Извлечённый текст →
○ ○ ○ ○
Аталычество выступало, в первую очередь, как способ воспитания и как средство, способствующее поддержанию сюзеренно-вассальных отношений. Но кроме этого, по замечанию видного знатока кавказской истории Н. Дубровина, «обычай аталычества много способствовал примирению и сближению между собою разноплеменных горских семейств. При таком способе воспитания дети приучались говорить на чужих наречиях, что при существовании разноязычия для них бывало весьма полезно впоследствии».
○ ○ ○ ○
Исходные данные →
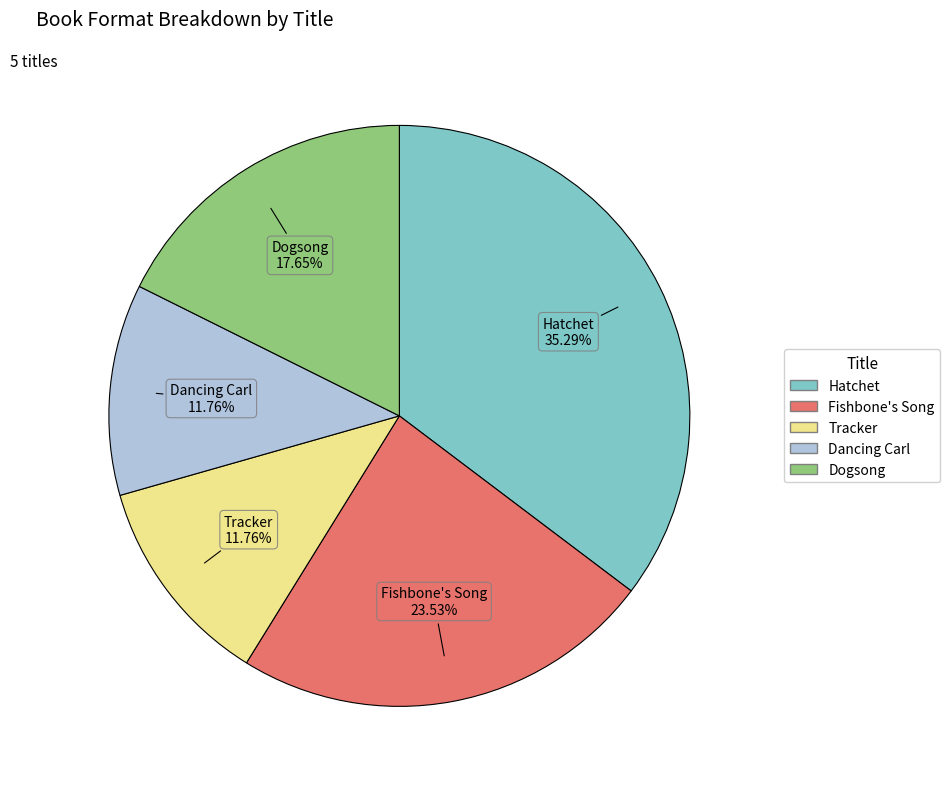

Is there any slice that represents more than half of the pie?

No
○ ○ ○ ○
Задание 1 → Чему, по замечанию Н. Дубровина в тексте об аталычестве, приучались дети при таком способе воспитания?
Задание 2 → Продолжите текст об аталычестве, начав сразу после его последнего предложения.
Данные здесь не понадобятся.

Ожидаемый ответ 1 → Говорить на чужих наречиях.

Ожидаемый ответ 2 →
Алатычество зачастую использовалось как важнейший институт в урегулировании конфликтов, связанных с кровомщением. Развитая общественная система предполагала очень высокую плату за кровь. Ее размер зависел от социального статуса убитого. Но «помимо этого, чтобы окончательно примирить два семейства, нужно [было], чтобы в семье убийцы воспитали ребенка из семьи убиенного». По сведениям автора первой писаной «Истории адыхейского народа» Ш.Б. Ногмова, «виновный мог: прекратить родовое кровомщение, украв сам или при содействии другого лица из семьи обиженного дитя мужского пола, воспитав его со всем рачением, как сына, и потом, наградив его лошадью, оружием и одеждой, доставить с большой церемонией обратно. В таком случае мальчика называли тлечежипкан, т.е. «за кровь воспитанный». «Воспитание за кровь», как одна из форм аталычества, нередко позволяло примириться не только фамилиям кровников, но и враждующим черкесским субэтносам.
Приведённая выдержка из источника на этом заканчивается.